We like to think of creativity as divine inspiration, but more often than not, it’s tasteful collage. Steal Like an Artist, Austin Kleon’s creative manifesto from 2012, made a cultural moment out of the idea that all work is derivative from something. The same could be said of how we form ideas. No one arrives at an “original” thought in a vacuum—we’re all products of our reading, our experiences, our history.
But there’s one key difference: Creativity is disruption of pattern. AI is reliance on pattern.
Humans create by deviating from expectation. Great art, writing, music, invention—while it may be inspired by past work, its greatness hinges on the element of surprise.

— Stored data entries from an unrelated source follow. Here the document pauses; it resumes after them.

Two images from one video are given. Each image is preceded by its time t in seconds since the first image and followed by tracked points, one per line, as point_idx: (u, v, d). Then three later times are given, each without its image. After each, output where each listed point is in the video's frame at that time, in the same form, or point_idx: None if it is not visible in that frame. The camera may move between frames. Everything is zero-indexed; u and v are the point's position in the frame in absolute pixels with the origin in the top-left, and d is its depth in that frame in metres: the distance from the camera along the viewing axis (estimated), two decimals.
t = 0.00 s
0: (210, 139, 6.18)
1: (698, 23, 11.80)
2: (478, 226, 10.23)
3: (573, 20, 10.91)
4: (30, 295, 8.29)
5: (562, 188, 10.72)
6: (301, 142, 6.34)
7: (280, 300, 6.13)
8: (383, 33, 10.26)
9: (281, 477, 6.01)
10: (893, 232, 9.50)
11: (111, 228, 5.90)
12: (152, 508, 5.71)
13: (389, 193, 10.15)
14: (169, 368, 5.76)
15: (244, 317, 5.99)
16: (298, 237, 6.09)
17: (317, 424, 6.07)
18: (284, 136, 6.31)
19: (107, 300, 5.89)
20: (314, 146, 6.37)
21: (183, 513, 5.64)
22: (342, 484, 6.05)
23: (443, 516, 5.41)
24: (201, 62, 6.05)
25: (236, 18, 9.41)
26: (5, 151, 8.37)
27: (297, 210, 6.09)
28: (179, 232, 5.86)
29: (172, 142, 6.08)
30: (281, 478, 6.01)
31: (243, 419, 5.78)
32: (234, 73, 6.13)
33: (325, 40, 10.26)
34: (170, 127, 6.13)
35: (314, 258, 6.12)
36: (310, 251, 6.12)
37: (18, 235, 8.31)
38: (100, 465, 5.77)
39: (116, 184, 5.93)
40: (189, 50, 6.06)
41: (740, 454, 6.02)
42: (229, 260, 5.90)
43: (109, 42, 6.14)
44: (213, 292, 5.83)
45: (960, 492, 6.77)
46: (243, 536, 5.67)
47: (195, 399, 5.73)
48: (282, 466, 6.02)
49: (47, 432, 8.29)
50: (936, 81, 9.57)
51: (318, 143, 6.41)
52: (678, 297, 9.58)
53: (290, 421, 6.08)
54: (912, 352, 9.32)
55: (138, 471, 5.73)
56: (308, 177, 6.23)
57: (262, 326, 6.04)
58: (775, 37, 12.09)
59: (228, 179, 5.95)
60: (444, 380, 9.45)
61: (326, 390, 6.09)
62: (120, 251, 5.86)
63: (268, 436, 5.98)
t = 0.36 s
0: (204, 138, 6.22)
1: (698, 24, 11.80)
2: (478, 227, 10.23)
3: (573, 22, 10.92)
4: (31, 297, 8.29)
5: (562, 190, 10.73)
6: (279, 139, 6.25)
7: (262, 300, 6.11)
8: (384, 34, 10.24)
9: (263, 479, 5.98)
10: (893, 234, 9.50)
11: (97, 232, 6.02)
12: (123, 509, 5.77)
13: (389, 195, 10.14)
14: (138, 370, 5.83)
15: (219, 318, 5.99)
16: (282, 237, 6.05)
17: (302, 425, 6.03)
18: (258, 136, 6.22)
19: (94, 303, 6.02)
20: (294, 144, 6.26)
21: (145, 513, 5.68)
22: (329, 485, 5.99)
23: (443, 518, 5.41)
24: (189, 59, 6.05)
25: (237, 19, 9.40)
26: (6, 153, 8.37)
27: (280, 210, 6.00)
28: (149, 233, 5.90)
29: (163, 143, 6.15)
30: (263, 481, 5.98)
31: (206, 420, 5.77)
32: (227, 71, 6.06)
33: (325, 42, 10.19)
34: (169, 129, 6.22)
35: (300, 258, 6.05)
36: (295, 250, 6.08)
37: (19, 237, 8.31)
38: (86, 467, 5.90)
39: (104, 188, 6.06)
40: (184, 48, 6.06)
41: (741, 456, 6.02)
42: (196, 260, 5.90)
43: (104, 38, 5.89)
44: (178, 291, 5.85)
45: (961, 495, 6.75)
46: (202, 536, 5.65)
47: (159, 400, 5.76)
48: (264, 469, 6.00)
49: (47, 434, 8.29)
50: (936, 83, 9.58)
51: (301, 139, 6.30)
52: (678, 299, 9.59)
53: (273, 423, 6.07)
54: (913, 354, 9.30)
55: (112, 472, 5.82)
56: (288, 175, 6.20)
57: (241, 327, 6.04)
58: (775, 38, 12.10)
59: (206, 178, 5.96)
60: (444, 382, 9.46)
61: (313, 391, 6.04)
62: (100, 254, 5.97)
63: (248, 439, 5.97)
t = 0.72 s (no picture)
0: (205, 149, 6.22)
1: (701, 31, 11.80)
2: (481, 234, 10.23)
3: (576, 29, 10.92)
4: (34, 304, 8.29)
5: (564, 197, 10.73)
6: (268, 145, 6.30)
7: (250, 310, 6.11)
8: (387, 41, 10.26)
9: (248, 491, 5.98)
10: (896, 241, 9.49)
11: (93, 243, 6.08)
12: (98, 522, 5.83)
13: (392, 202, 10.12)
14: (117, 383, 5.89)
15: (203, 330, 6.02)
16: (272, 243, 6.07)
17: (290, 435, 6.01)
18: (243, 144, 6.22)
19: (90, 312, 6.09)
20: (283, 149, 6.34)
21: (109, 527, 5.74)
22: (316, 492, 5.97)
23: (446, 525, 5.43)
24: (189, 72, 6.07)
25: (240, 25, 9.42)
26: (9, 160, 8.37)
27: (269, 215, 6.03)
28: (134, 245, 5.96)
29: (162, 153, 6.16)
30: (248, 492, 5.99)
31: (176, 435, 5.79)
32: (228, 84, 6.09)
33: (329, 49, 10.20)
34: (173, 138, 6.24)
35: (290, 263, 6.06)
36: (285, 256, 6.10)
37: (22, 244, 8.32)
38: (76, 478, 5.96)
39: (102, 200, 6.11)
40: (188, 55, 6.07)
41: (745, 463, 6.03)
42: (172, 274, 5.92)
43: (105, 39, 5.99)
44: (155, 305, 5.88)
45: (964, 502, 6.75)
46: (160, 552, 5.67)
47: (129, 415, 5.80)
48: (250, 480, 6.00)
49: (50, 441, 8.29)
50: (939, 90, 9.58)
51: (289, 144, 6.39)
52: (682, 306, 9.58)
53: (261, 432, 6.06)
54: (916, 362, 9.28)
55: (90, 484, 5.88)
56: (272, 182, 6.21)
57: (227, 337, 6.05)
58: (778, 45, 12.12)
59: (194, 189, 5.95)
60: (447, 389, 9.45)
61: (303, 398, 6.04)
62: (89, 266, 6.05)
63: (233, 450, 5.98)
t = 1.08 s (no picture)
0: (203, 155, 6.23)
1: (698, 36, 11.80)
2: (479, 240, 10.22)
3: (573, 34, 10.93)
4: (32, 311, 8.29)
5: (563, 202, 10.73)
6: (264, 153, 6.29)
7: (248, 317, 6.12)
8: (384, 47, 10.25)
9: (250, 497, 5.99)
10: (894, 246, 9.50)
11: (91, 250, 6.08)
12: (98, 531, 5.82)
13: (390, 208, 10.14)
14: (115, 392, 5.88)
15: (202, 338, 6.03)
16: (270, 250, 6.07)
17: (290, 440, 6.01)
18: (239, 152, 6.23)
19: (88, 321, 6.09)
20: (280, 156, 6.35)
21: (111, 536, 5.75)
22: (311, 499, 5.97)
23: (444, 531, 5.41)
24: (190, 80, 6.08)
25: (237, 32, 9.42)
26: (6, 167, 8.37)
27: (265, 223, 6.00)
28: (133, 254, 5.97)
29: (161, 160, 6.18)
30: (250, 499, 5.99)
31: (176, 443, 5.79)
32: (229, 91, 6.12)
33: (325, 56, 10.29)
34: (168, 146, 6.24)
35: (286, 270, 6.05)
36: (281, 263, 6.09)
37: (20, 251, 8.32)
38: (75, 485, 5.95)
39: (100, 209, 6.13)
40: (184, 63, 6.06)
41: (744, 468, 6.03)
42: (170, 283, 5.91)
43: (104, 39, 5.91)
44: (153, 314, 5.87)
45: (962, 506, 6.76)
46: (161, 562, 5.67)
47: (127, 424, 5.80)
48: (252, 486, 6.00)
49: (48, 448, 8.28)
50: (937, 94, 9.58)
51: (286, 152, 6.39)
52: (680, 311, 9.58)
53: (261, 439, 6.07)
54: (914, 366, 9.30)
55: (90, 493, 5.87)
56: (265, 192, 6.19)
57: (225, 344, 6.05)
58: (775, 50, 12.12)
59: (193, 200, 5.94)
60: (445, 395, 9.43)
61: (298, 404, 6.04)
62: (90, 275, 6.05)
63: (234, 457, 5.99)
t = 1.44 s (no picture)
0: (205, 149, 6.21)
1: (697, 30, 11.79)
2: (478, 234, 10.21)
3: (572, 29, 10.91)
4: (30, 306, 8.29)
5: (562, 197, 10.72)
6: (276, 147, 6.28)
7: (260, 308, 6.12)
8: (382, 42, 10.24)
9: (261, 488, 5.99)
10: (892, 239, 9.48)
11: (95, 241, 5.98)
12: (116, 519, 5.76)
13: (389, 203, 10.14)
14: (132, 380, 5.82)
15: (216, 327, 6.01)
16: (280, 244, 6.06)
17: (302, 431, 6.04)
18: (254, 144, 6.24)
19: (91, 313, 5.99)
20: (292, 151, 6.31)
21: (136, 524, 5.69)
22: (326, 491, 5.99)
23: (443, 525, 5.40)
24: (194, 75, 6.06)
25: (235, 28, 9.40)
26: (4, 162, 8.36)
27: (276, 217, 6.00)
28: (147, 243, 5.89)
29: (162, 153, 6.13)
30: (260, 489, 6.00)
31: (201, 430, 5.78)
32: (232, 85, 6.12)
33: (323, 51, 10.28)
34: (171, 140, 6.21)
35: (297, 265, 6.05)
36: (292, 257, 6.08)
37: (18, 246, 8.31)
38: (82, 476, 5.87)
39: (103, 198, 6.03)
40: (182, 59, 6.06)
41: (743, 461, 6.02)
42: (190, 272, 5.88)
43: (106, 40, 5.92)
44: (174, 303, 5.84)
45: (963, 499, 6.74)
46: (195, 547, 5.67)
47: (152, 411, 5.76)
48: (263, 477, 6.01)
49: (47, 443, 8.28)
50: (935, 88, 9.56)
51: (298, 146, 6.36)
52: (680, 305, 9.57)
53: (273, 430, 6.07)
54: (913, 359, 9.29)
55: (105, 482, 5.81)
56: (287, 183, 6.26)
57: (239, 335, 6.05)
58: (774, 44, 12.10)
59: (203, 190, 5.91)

AI, for now, can only remix from its dataset, leaning safely into what’s common, or frankly, unoriginal. It doesn’t risk (except in the case of high-stakes hallucinations). It doesn’t feel. It’s not haunted by memory or driven by ego, and that’s why the outputs sound remarkably less… well, human.
The judge’s decision to greenlight the use of purchased books for AI training rests on the assumption that AI offers transformation, not theft, and fair use applies because the output is sufficiently different from the input. But transformation in the age of generative AI isn’t always obvious, and sometimes, a remix sounds a wee bit too familiar.
When one dataset is weighted more heavily than others—i.e., when one author’s or artist’s work or one cultural archive becomes the dominant flavor in the AI soup—what gets diluted?
And perhaps more critically: who profits?
While GenAI can crank out content, sometimes even good content, it’s curation, context, and intentionality that bring substance to the results. What’s really at stake is our collective understanding of creative value and ownership.
As we debate inputs and IP, the business world grows skeptical of whether AI outcomes are worth their salt in the first place, driving startups to reconsider per-seat pricing from the SaaS era.
Between fair use, fair pricing, and all in between, it’s clear this AI era is prompting a change in how we value work.